> TASK INPUT
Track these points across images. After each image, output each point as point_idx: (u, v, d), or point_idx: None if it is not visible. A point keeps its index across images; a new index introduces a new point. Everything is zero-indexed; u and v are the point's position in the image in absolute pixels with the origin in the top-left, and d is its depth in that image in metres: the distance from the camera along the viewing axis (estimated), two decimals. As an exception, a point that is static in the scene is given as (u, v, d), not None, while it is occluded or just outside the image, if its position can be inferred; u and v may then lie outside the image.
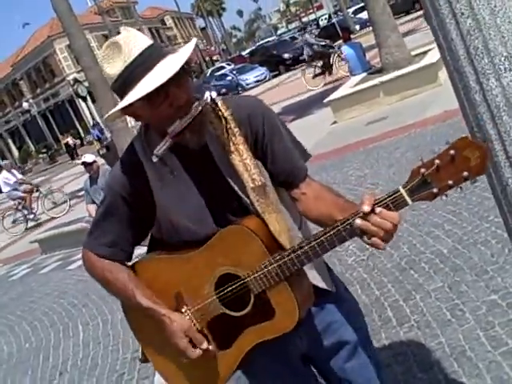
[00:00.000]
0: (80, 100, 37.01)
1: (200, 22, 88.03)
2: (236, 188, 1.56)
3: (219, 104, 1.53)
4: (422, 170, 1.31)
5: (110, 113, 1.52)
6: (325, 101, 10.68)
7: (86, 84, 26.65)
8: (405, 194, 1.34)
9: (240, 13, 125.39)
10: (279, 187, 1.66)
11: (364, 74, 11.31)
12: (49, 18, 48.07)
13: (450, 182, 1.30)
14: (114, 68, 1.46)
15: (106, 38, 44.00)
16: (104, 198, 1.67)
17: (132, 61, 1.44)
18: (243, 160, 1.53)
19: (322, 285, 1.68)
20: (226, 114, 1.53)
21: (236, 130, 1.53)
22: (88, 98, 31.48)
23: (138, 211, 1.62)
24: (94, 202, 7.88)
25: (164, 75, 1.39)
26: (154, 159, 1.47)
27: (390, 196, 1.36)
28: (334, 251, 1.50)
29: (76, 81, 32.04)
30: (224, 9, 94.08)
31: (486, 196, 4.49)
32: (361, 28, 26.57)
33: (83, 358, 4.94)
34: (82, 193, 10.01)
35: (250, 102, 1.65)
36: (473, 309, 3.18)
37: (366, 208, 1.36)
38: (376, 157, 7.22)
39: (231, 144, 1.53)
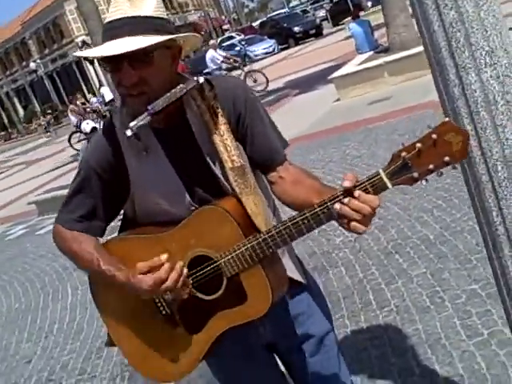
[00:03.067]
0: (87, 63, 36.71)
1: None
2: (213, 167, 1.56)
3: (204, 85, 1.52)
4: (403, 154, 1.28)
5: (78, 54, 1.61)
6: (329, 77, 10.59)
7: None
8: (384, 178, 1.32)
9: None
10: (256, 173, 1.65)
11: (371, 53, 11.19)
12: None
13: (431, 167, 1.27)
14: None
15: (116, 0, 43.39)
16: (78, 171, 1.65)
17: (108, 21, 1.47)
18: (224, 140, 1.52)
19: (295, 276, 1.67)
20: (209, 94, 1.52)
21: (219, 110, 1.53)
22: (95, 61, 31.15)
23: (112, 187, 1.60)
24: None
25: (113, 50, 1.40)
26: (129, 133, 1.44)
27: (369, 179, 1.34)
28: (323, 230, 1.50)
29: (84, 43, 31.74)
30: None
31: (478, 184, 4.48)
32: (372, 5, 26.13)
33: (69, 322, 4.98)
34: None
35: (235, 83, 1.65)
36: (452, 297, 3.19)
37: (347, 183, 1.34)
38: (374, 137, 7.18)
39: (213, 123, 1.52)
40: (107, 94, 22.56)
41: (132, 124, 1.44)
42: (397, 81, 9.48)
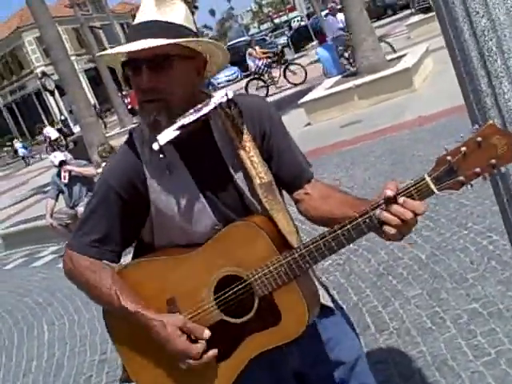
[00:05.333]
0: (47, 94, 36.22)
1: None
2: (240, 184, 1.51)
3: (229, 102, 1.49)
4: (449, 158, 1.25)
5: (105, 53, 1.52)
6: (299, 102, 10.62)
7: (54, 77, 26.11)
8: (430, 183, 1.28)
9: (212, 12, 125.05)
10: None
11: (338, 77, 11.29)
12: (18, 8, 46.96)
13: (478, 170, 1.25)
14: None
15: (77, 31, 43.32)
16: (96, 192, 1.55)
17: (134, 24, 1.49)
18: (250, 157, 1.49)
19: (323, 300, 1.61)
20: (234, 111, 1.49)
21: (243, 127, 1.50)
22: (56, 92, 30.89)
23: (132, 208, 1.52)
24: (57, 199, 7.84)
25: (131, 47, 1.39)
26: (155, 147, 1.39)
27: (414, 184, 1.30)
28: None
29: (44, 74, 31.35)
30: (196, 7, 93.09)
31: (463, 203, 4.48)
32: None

> EXERCISE DETAILS
The records above are to be copied exactly, with no pictures carried over.

> FINISHED TASK
Track these points across images. After each image, output each point as point_idx: (u, v, d), or point_idx: None if it is not visible. A point keeps its index across images; a new index introduces a new point. Everything is zero-indexed; u and v are the point's position in the image in absolute pixels with the origin in the top-left, and d is its depth in that image in metres: the distance from the camera along the viewing axis (estimated), two decimals. As an exception, a point that is static in the scene is given as (u, v, d), not None, while it is occluded or just outside the image, if its position can be inferred; u and v may then lie outside the image.
[00:00.000]
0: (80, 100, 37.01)
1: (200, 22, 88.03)
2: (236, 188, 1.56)
3: (219, 104, 1.53)
4: (422, 170, 1.31)
5: (110, 113, 1.52)
6: (325, 101, 10.68)
7: (86, 84, 26.65)
8: (405, 194, 1.34)
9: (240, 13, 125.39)
10: (279, 187, 1.66)
11: (364, 74, 11.31)
12: (49, 18, 48.07)
13: (450, 182, 1.30)
14: (114, 68, 1.46)
15: (106, 38, 44.00)
16: (104, 198, 1.67)
17: (132, 61, 1.44)
18: (243, 160, 1.53)
19: (322, 285, 1.68)
20: (226, 114, 1.53)
21: (236, 130, 1.53)
22: (88, 98, 31.48)
23: (138, 211, 1.62)
24: (94, 202, 7.88)
25: (164, 75, 1.39)
26: (154, 159, 1.47)
27: (390, 196, 1.36)
28: (334, 251, 1.50)
29: (76, 81, 32.04)
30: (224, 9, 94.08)
31: (486, 196, 4.49)
32: (361, 28, 26.57)
33: (83, 358, 4.94)
34: (82, 193, 10.01)
35: (250, 102, 1.65)
36: (473, 309, 3.18)
37: (366, 208, 1.36)
38: (376, 157, 7.22)
39: (231, 144, 1.53)
[00:03.067]
0: (87, 63, 36.71)
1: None
2: (213, 167, 1.56)
3: (204, 85, 1.52)
4: (403, 154, 1.28)
5: (78, 54, 1.61)
6: (329, 77, 10.59)
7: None
8: (384, 178, 1.32)
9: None
10: (256, 173, 1.65)
11: (371, 53, 11.19)
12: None
13: (431, 167, 1.27)
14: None
15: (116, 0, 43.39)
16: (78, 171, 1.65)
17: (108, 21, 1.47)
18: (224, 140, 1.52)
19: (295, 276, 1.67)
20: (209, 94, 1.52)
21: (219, 110, 1.53)
22: (95, 61, 31.15)
23: (112, 187, 1.60)
24: None
25: (113, 50, 1.40)
26: (129, 133, 1.44)
27: (369, 179, 1.34)
28: (323, 230, 1.50)
29: (84, 43, 31.74)
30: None
31: (478, 184, 4.48)
32: (372, 5, 26.13)
33: (69, 322, 4.98)
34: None
35: (235, 83, 1.65)
36: (452, 297, 3.19)
37: (347, 183, 1.34)
38: (374, 137, 7.18)
39: (213, 123, 1.52)
40: (107, 94, 22.56)
41: (132, 124, 1.44)
42: (397, 81, 9.48)
[00:05.333]
0: (47, 94, 36.22)
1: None
2: (240, 184, 1.51)
3: (229, 102, 1.49)
4: (449, 158, 1.25)
5: (105, 53, 1.52)
6: (299, 102, 10.62)
7: (54, 77, 26.11)
8: (430, 183, 1.28)
9: (212, 12, 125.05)
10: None
11: (338, 77, 11.29)
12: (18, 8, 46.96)
13: (478, 170, 1.25)
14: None
15: (77, 31, 43.32)
16: (96, 192, 1.55)
17: (134, 24, 1.49)
18: (250, 157, 1.49)
19: (323, 300, 1.61)
20: (234, 111, 1.49)
21: (243, 127, 1.50)
22: (56, 92, 30.89)
23: (132, 208, 1.52)
24: (57, 199, 7.84)
25: (131, 47, 1.39)
26: (155, 147, 1.39)
27: (414, 184, 1.30)
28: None
29: (44, 74, 31.35)
30: (196, 7, 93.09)
31: (463, 203, 4.48)
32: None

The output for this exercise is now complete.